Your job is to retype all of the data word for word, leaving every image out.

===== RECORDS FOR THE EXERCISE

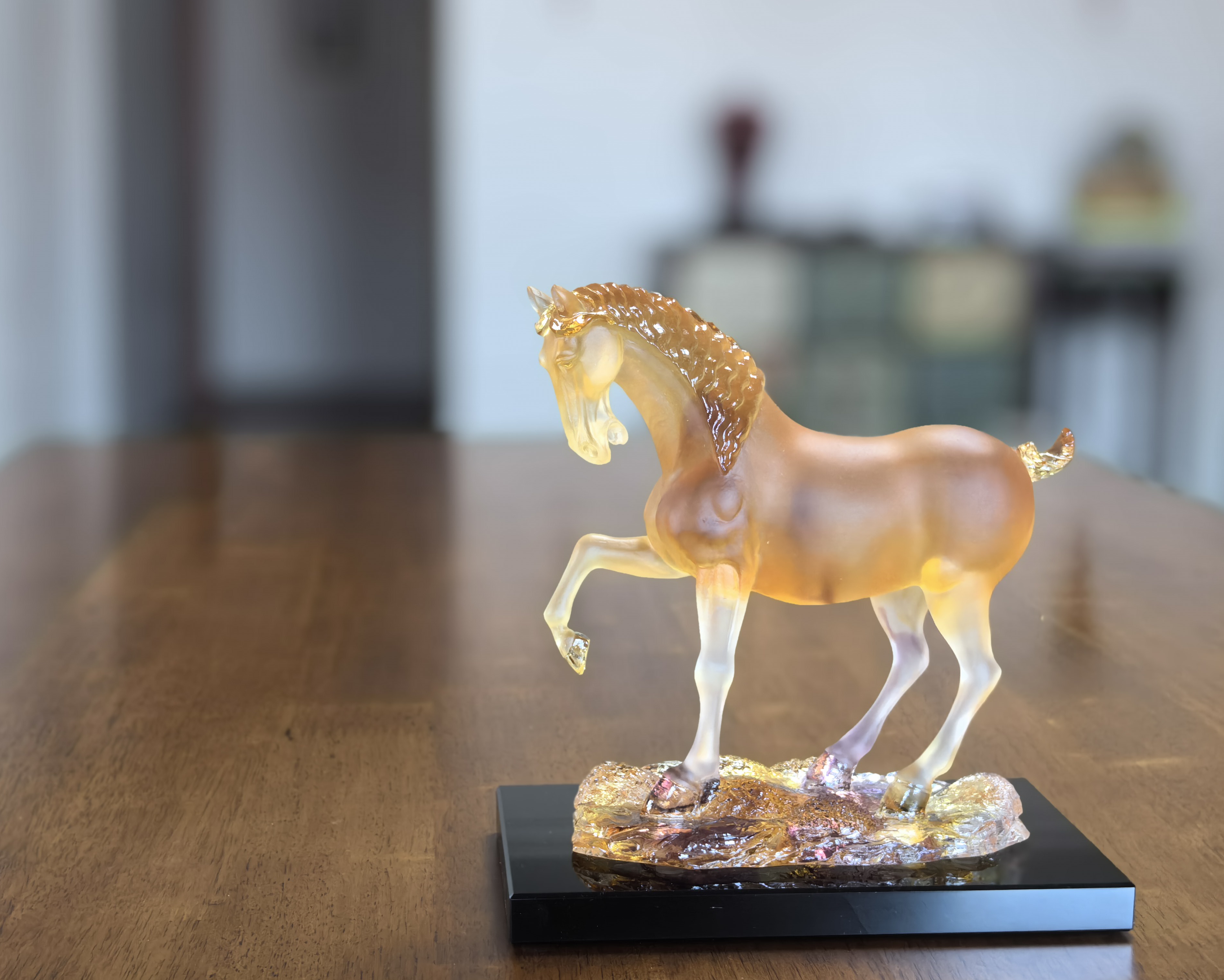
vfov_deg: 26.7
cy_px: 490
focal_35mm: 57
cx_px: 598
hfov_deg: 33.0
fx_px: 2065
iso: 640
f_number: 2
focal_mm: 5.75
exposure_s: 1/40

==========

* **WRITTEN ANSWER**
vfov_deg: 26.7
cy_px: 490
focal_35mm: 57
cx_px: 598
hfov_deg: 33.0
fx_px: 2065
iso: 640
f_number: 2
focal_mm: 5.75
exposure_s: 1/40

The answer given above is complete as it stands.